The narrative also reveals a serious complicating factor: Mary was pregnant by the work of the Holy Spirit (read Luke 1:26-38 for more on that). In their time period and culture, betrothal was somewhere between our idea of engagement and marriage; they weren’t yet living together or doing what married people do. But they were promised to one another in formal betrothal, something more than engagement, which is why Joseph had to officially divorce Mary if he wanted out (v.19), rather than just breaking off his relationship with her.
In the rosy Christmas story we’re familiar with, the one we probably learned as a child, we typically gloss over the scandal here. A man found out his fiancée was pregnant, and he knew good and well the baby wasn’t his. Imagine all of the emotions that must’ve poured through him, the shock and rage, the feelings of rejection and sorrow. Joseph and Mary were from a small town—their families probably knew each other, and Joseph probably grew up playing with Mary’s brothers (if she had any). This was undoubtedly a blow to Joseph, and he certainly could’ve made a scene about it.
But the text calls him a “just man…unwilling to put her to shame.”(1:19) Under the Mosaic law, Mary could’ve been stoned for adultery. This didn’t happen very often in the first century, but it certainly could have. Less lethal, but just as brutal, Joseph could’ve divorced her loudly, shaming her to his small town community and making sure she paid for her apparent infidelity. Joseph decided against hurting Mary for it, but nevertheless planned to divorce her quietly. And praise God he went about it quietly, taking his time “considering these things.”(1:20) Doing so obviously fit into God’s plan, but it provided Joseph with this opportunity to hear straight from an angel of the Lord about a different course to take.

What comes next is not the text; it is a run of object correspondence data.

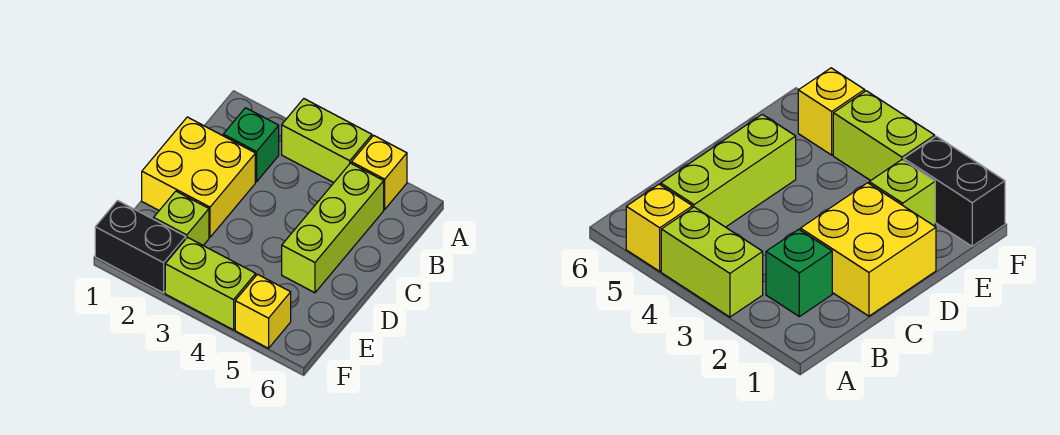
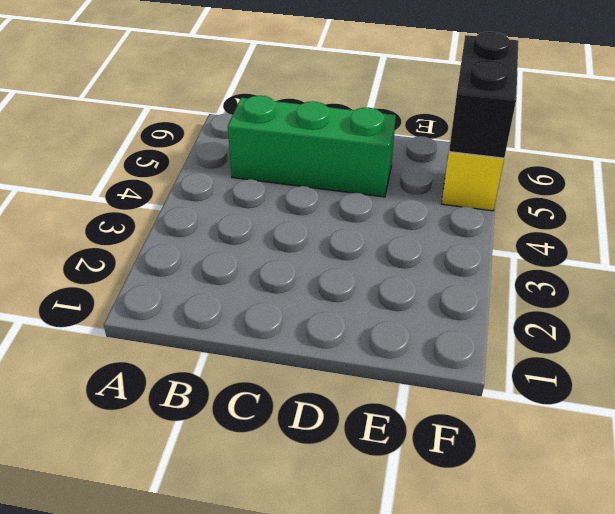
green 1x3 brick [228,96,396,197] -> lime 1x3 brick [282,163,384,293]
black 1x2 brick [449,32,519,158] -> black 1x2 brick moved to [95,201,186,293]
none -> lime 1x2 brick [282,99,372,183]
none -> yellow 1x1 brick [351,135,407,209]

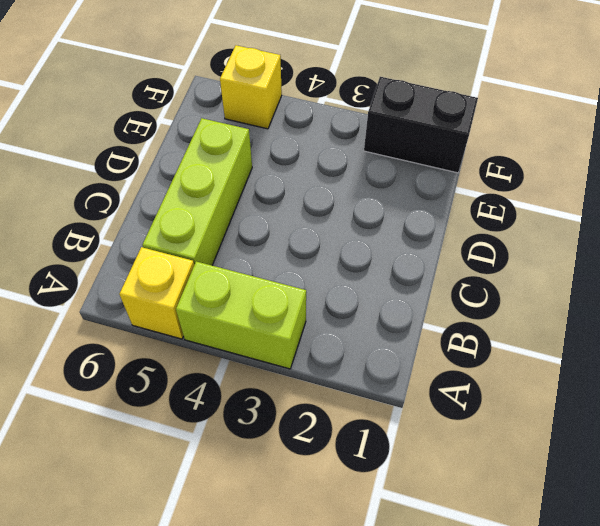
none -> green 1x1 brick [223,108,279,182]
none -> yellow 2x2 brick [142,117,255,237]

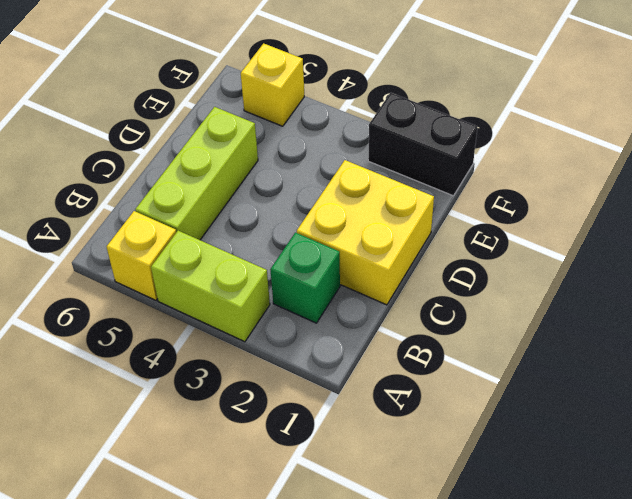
none -> lime 1x1 brick [154,191,209,245]
none -> lime 1x2 brick [165,237,256,330]

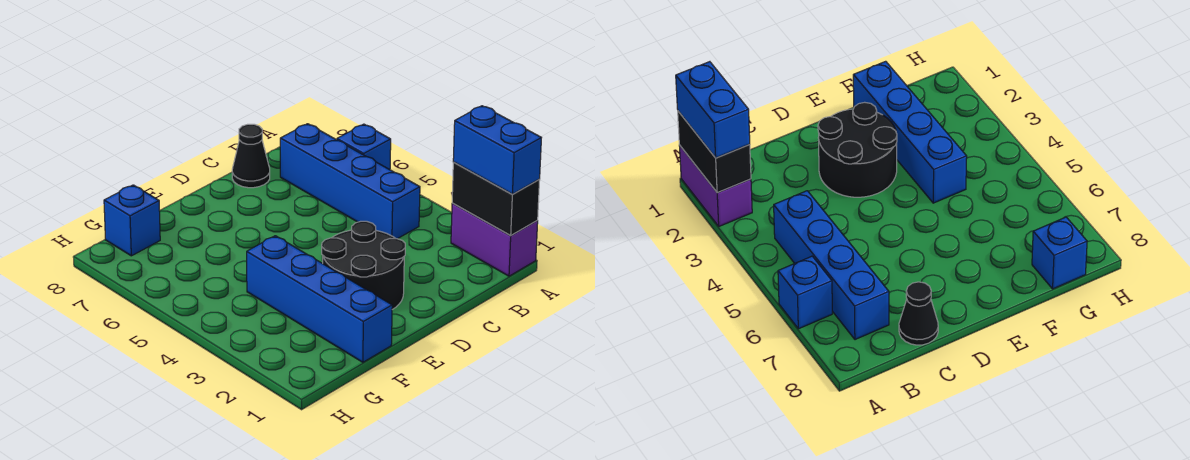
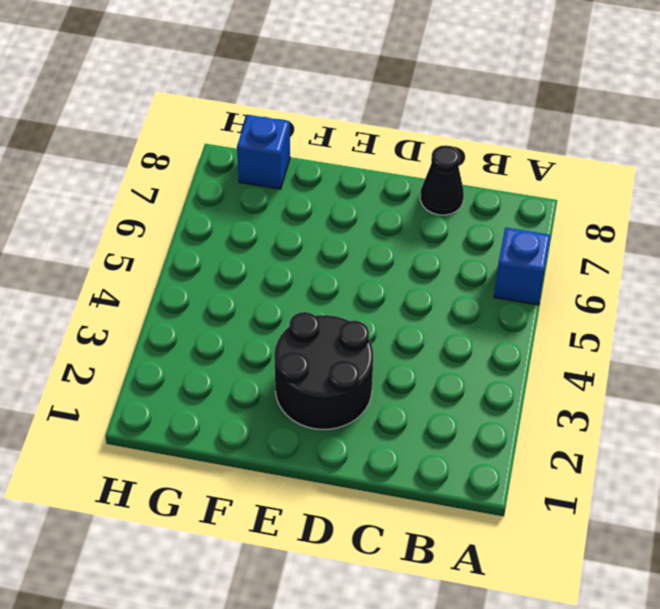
none -> purple 1x2 brick [451,203,538,276]
none -> blue 1x4 brick [280,124,420,239]

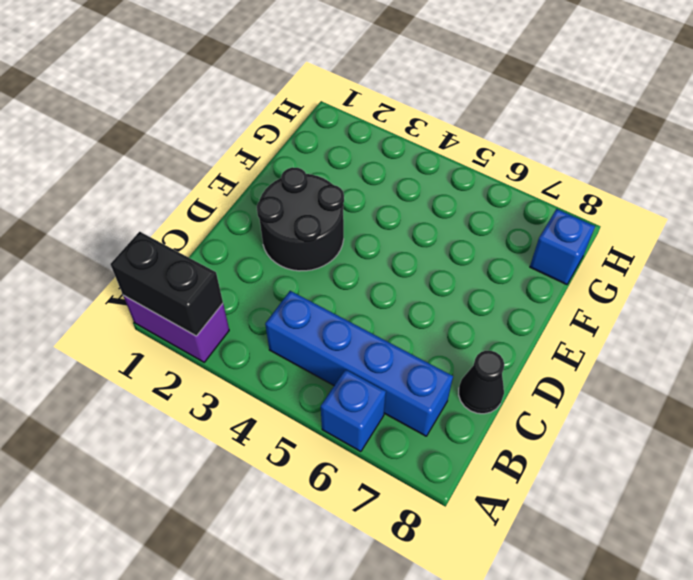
none -> blue 1x4 brick [247,236,392,362]
none -> blue 1x2 brick [453,106,541,194]

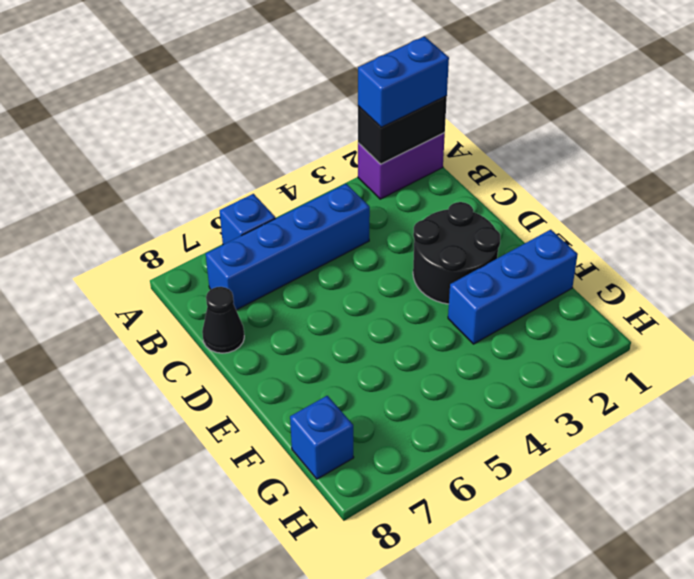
blue 1x3 brick [448,230,578,344] -> blue 1x4 brick [247,236,392,362]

From the beginning of the angel’s message we see a revealing emphasis on names. He addressed Joseph as a “son of David,” which continues what Matthew started in his genealogy and highlights Jesus as the heir to the Davidic throne. After explaining how Mary became pregnant, he told Joseph to name Mary’s son Jesus, Yeshua in Hebrew, meaning “Yahweh saves,” which is why the angel explained “for he will save his people from their sins.” Interestingly, this was one of the more common boy names in first-century Palestine, so it isn’t as special and prophetic as we might have expected.
But this just takes the theme of Jesus’s birth one step forward. Here we have both the coming King and a miraculous truth, “God saves.” In particular, God saves those who need saving, meaning God saves sinners (1 Tim. 1:15). And yet this truth comes in a really unassuming package: a baby born in a manger with a run-of-the-mill name. But what else is the incarnation, God of the Universe becoming an infant, if it’s not miraculous truth squeezed down into the commonplace? And this gives us profound hope, because if God can do miracles with the commonplace then he can do something miraculous with us, too.
Lastly, the passage connects this promised baby with the promised Messiah in Isaiah, “‘and they shall call his name Immanuel’ (which means God with us).” Matthew’s account of Jesus’s birth is brief, but loaded with significance. Here is the promised King, the son of David, who will shepherd Israel (Ez. 34:22-24) and rule forever (Isa. 9:6-7). Here is the hope for God’s people, One who is coming to save his people from their sin and declare, “Yahweh saves!” And here is the Ancient of Days (Dan. 7:13-14), God himself with us. Not just nearby and available, but with us, having come to us, and upon finding us, showing us how he himself is our every hope.
Questions for Discussion
• Would someone read Matthew 1:18–25 for us?
• What stands out to you from this passage?
• What do you think all this was like for Mary and Joseph?
• How might this ordeal have tested their faith in God?
• What can this story teach us about the way God uses people to accomplish his plans?
• How can this passage help us celebrate Jesus’s birth this Christmas?